Neotango is a distinct genre of tango which goes beyond it both in music and in dance. It is a global movement in which the music includes tracks from all over the world, instrumental and vocal, distinct from the tango in that it includes only modern music recorded in the last 30-40 years, and can be danced using the tango's biomechanics. As a dance form it is still evolving. It is a 'living' globalized tango dance form of the 21st century.

==The music==
The term neotango has been used in the past as a synonym for tango nuevo, for example when Astor Piazzolla broke some rules of the musical tango pattern. Nowadays it mainly refers to electrotango, a fusion of tango and electronic music which emerged in Argentina in the early 2000s (Gotan Project, Tanghetto, Bajofondo, Electrocutango, Tango Jointz, Tango Fusion, Narcotango and Otros Aires) .
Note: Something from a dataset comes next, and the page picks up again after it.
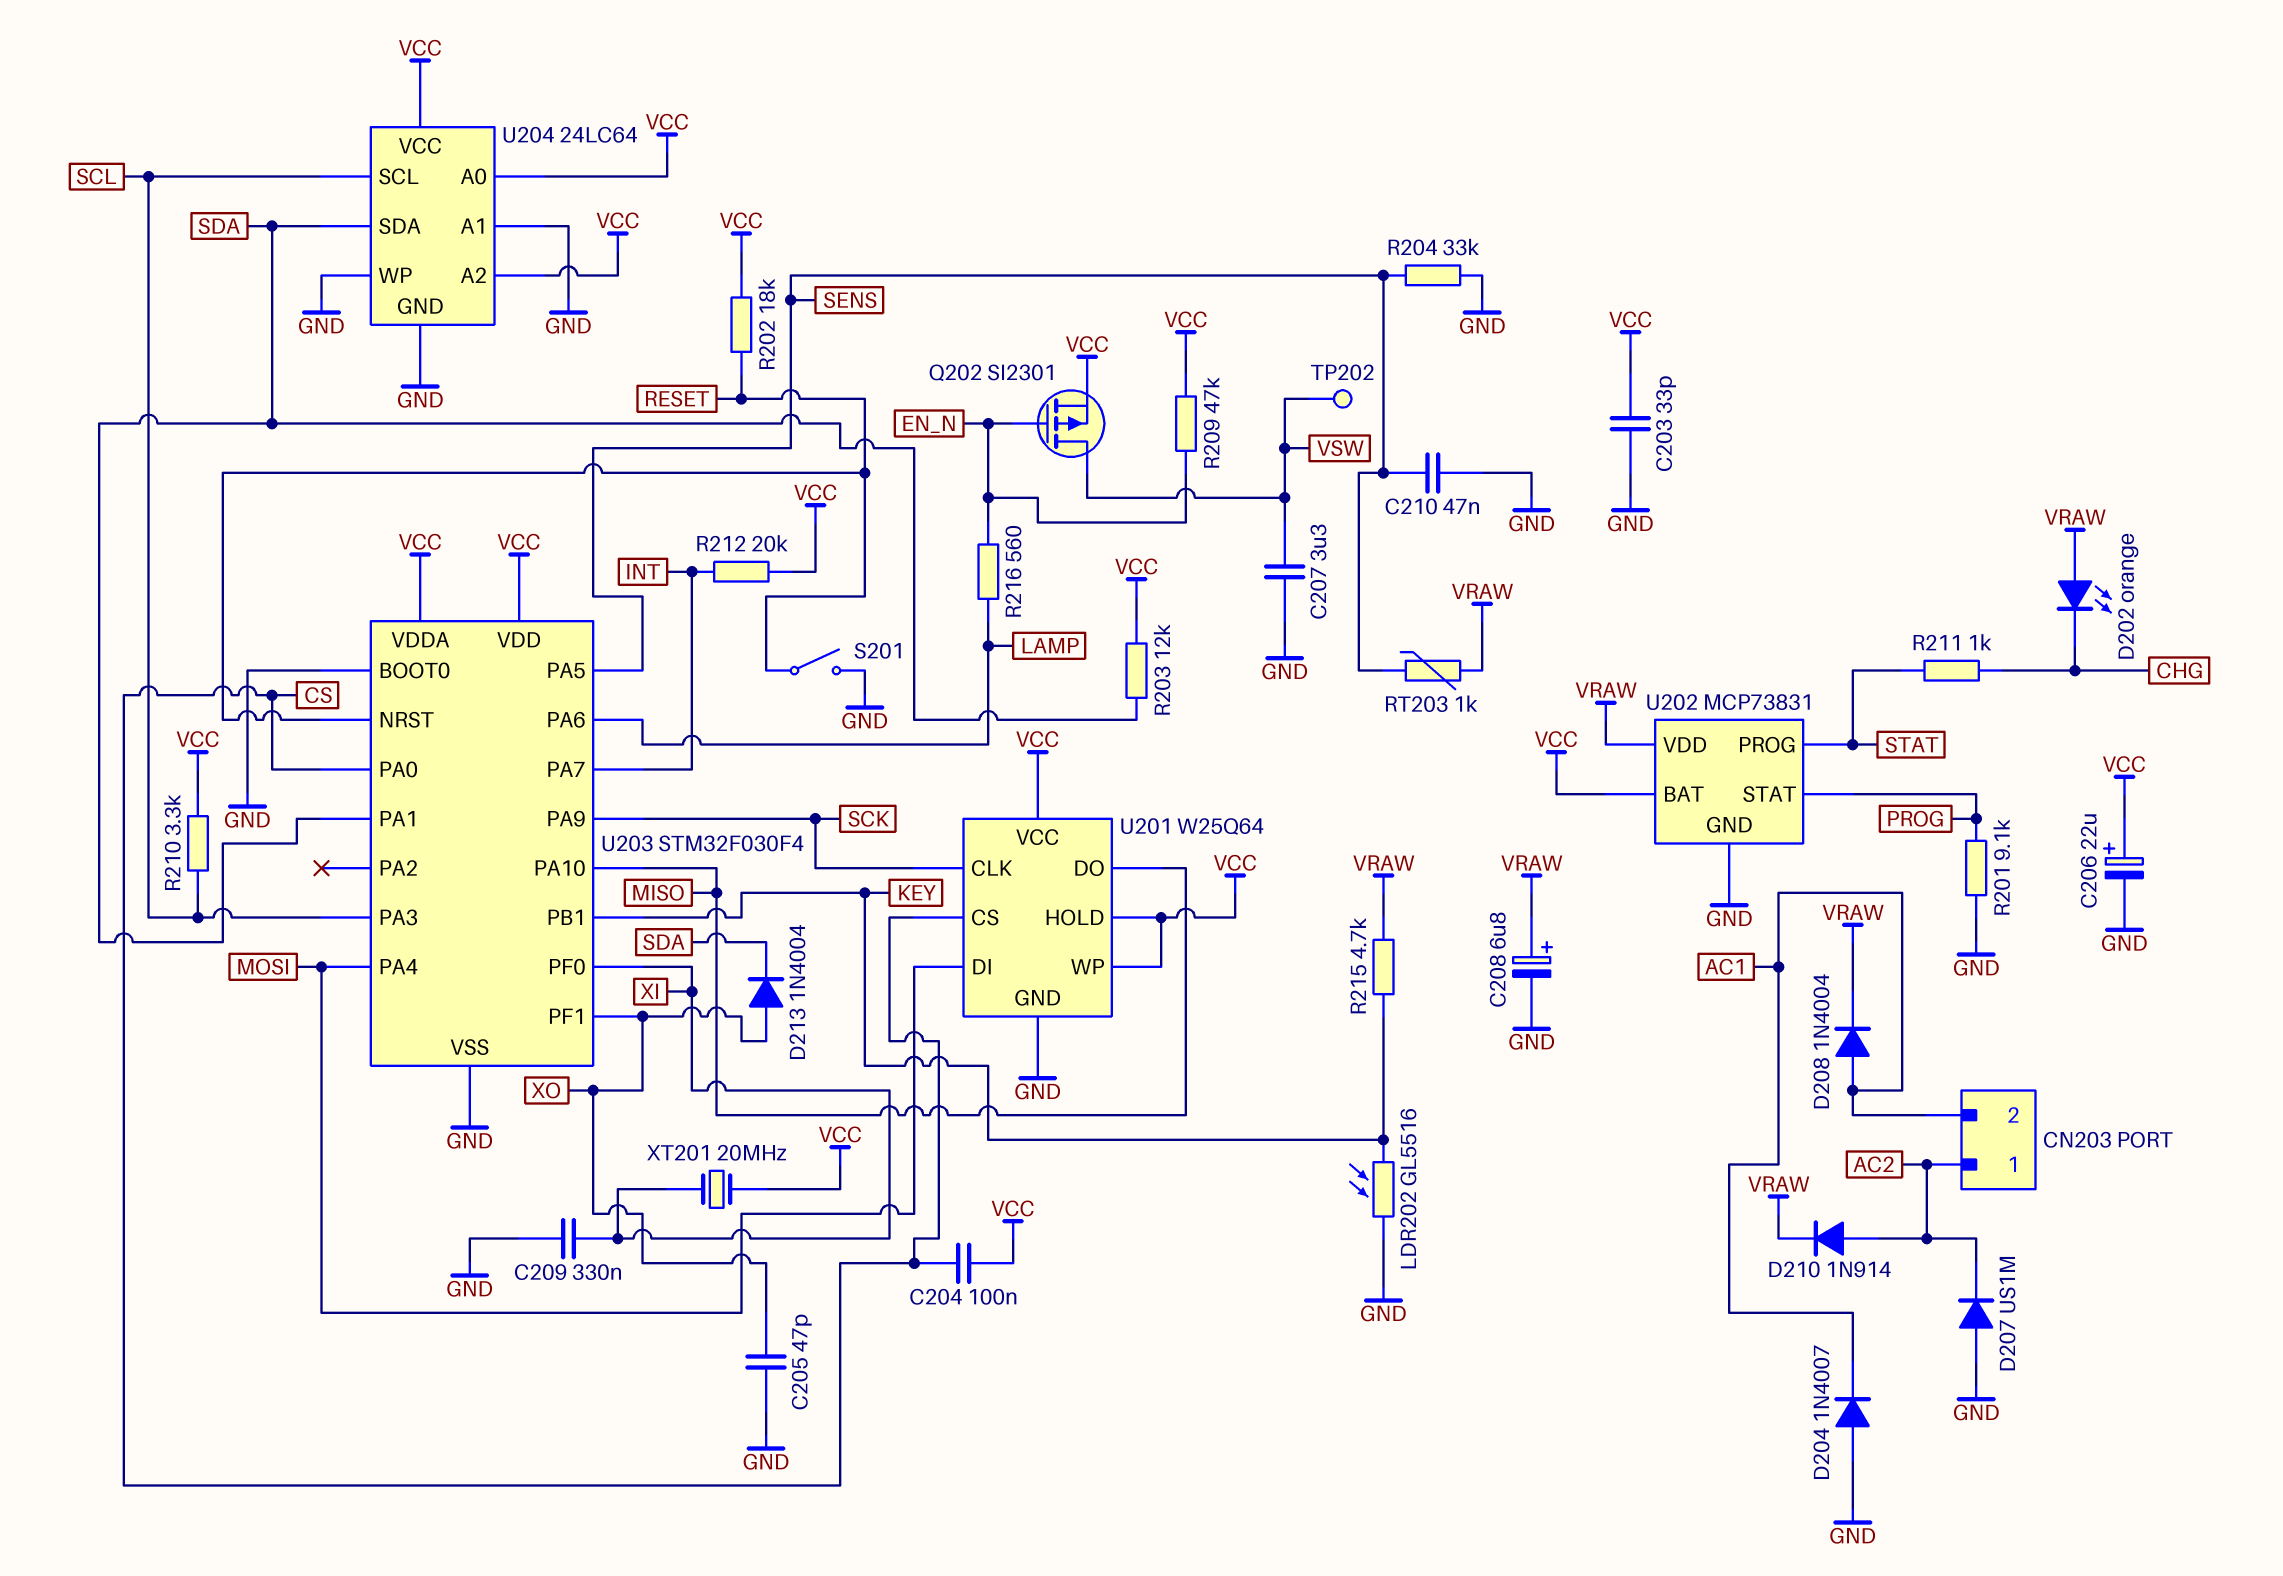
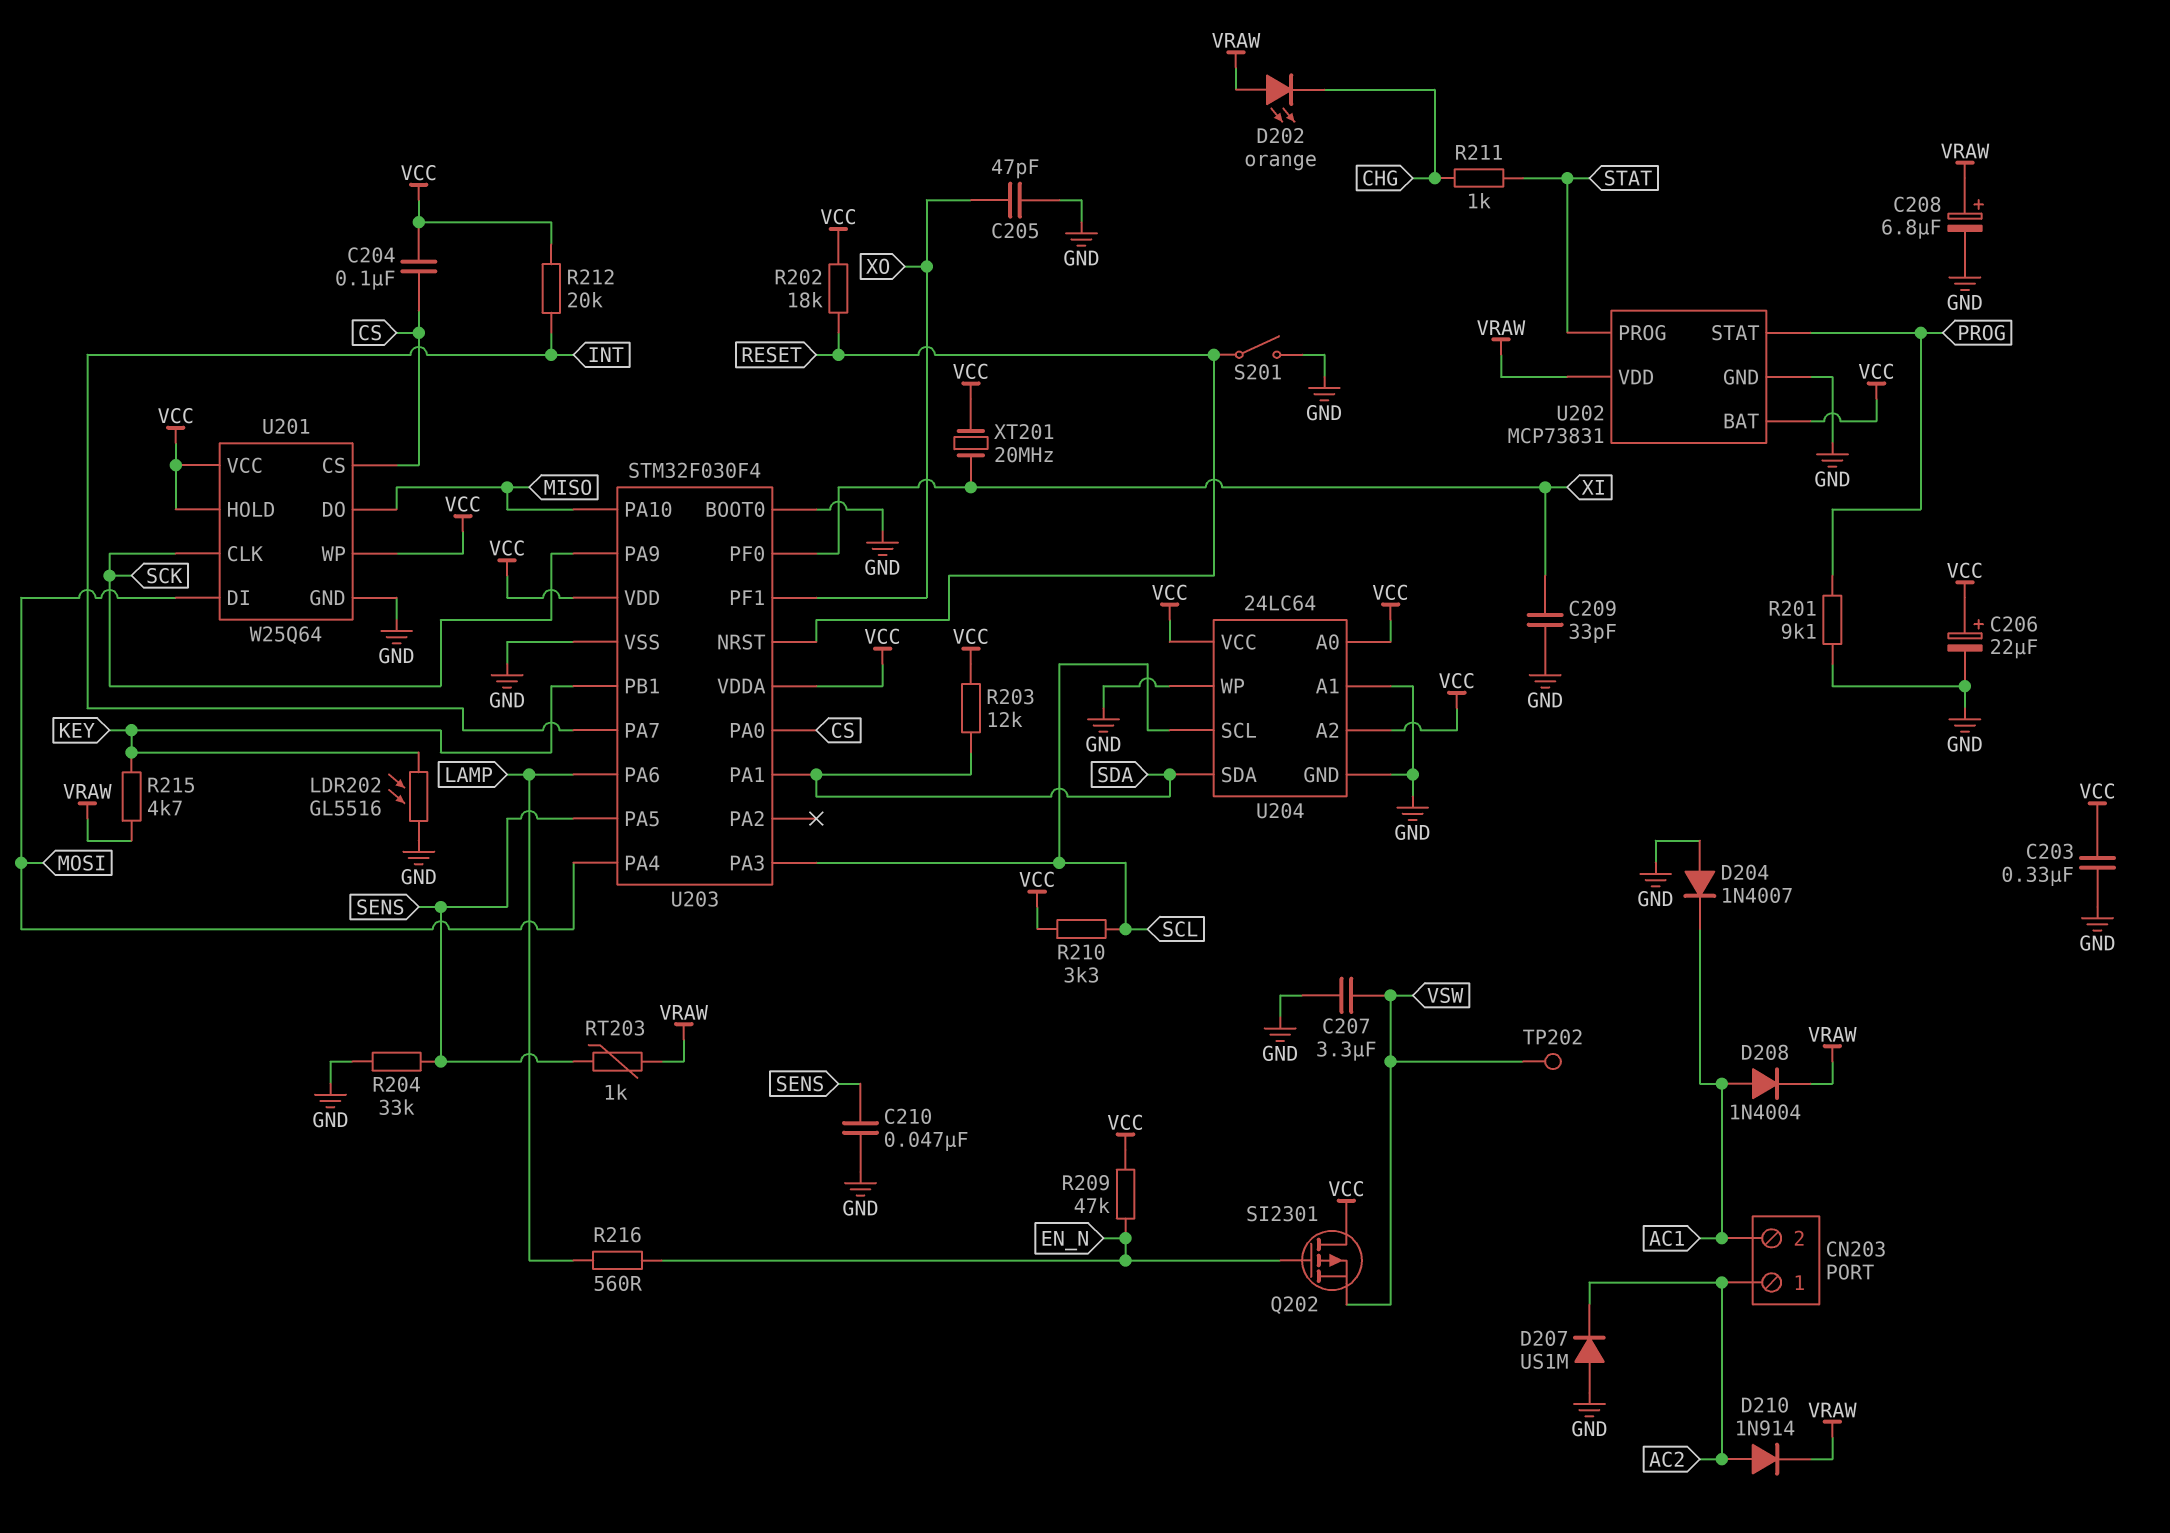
C203: 33pF (GND, VCC) -> 330nF (GND, VCC)
C209: 330nF (GND, XI) -> 33pF (GND, XI)
D213: diode 1N4004 (A XO, K SDA) -> none
Q202: PMOS SI2301 (G EN_N, D VSW, S VCC) -> PMOS SI2301 (G EN_N, D VCC, S VSW)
Neotango is also used to classify milongas where a wide spectrum of music is played: not only electrotango and tango nuevo, but also classical music, blues, trip-hop, ballads, dubstep, deep house, klezmer, soundtracks, chillout, world music, etc.

==The dance==
Neotango dance is not tango nuevo. The term "tango nuevo" has been used in dance every time an Argentinian tango teacher came out saying he was teaching a new dancing style. For example, the term was used to refer to the tango of the old "Petroleo" around 1940, as well as around 1990-2000 when some Argentinian teachers promoted out-of-axis dynamics in their seminars around the world.

Neotango uses standard tango biomechanics and the tango's flow on the dance floor. It is open to fusion dances and technologies, and it does not follow any of the strict rules of a traditional milonga.